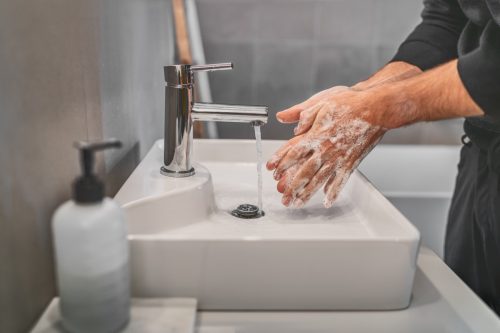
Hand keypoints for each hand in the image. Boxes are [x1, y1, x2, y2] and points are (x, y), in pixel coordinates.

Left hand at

...

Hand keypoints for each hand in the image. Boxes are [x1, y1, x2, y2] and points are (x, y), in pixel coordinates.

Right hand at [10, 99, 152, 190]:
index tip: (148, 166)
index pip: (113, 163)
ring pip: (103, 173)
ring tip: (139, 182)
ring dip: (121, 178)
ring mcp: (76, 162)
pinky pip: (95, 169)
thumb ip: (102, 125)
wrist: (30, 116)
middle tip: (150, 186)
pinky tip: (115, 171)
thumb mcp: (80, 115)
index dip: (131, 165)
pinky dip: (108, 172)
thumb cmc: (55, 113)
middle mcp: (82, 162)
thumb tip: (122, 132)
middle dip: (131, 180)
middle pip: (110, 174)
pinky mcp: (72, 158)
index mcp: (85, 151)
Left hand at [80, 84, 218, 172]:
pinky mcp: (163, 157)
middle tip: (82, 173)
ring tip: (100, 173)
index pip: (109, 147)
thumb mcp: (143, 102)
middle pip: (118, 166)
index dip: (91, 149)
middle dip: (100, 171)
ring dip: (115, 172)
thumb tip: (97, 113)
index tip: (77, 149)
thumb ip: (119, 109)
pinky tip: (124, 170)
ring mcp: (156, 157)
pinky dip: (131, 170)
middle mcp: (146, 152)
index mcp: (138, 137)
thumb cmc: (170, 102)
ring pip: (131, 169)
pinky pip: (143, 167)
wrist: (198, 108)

#### [Your task]
Look through the material above and print exactly the lines from the one containing "middle tip: (150, 186)" to the one containing "thumb cmc: (170, 102)", both included, and nothing more.

#### [Answer space]
middle tip: (150, 186)
pinky tip: (115, 171)
thumb mcp: (80, 115)
index dip: (131, 165)
pinky dip: (108, 172)
thumb cmc: (55, 113)
middle mcp: (82, 162)
thumb tip: (122, 132)
middle dip: (131, 180)
middle pip: (110, 174)
pinky mcp: (72, 158)
index mcp: (85, 151)
Left hand at [80, 84, 218, 172]:
pinky mcp: (163, 157)
middle tip: (82, 173)
ring tip: (100, 173)
index pip: (109, 147)
thumb mcp: (143, 102)
middle pip: (118, 166)
index dip: (91, 149)
middle dip: (100, 171)
ring dip: (115, 172)
thumb tip: (97, 113)
index tip: (77, 149)
thumb ip: (119, 109)
pinky tip: (124, 170)
ring mcp: (156, 157)
pinky dip: (131, 170)
middle mcp: (146, 152)
index mcp: (138, 137)
thumb cmc: (170, 102)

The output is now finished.